Ultimately, it seems like the issue is not with the people consuming the product, but with the people in control of how the product is viewed. Those people seem to be getting it wrong, adhering to older assumptions about consumers' reactions to people of color. I was wonderfully excited to hear about an Avatar movie. Now, even if the trailer looks intriguing, I don't know if I'm going to go. I don't want to encourage filmmakers to continue this. And I don't want to encourage booksellers, either.

Wednesday, July 22, 2009

A month later...

Well, I finished the hard copy edits, and have reached the point where those changes are being made on the Word doc file.

Still slow-going and occasionally frustrating--because of the hard copy I used, which does not exactly match the computer copy, and because sometimes I still didn't -what- change to make--but I am make headway. I hope to finish before August, or by the start of August.

That means, of course, that I can't do what I did yesterday very often. Which was, of course, to avoid my computer completely and read all day. ~grins~ But I did enjoy the book. I read volume I of the Chrestomanci omnibi on Monday, editing in between the two books therein. Yesterday, I decided to read both books (a longer volume II compared to the first) and not work on the novel. I enjoyed it (especially since I doubt I'd have gotten much done in this heat).

I'm eager to keep reading. I have this long list, somewhat of a wishlist, of books I want to get through this summer. I don't think I can manage all of them, but I've already made some headway (compared to those months when I can't seem to read anything, even for fun). Besides the other two Chrestomanci I need to look for now, I was given a C.S. Friedman trilogy for graduation, starting with Black Sun Rising. I'm working my way through the Oz books (currently on #9 of 14), plus would like to finish the Crown of Stars series, which I got stuck on in the very middle of it.
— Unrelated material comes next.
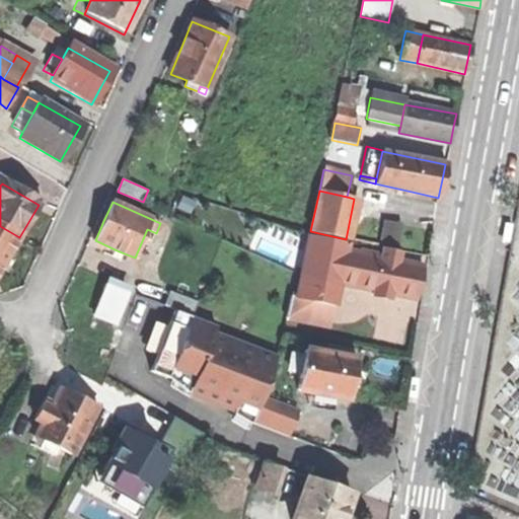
[(379,247),(381,247),(396,250),(401,224),(384,221),(379,247)]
Which brings to mind this post by Kate Elliott, "The Unreadability Logjam." I am not the only one who gets stuck with this unreadability feeling. Elliott solved it with with reading a nonfiction book about a "fascinating" character in history. I may try that next time, with the researchy books. Luckily, I'm not going through that right now. ~grins again~ But unluckily, it means calling upon that greater reserve of self-discipline. I know it's here somewhere. Maybe it fell under the bed.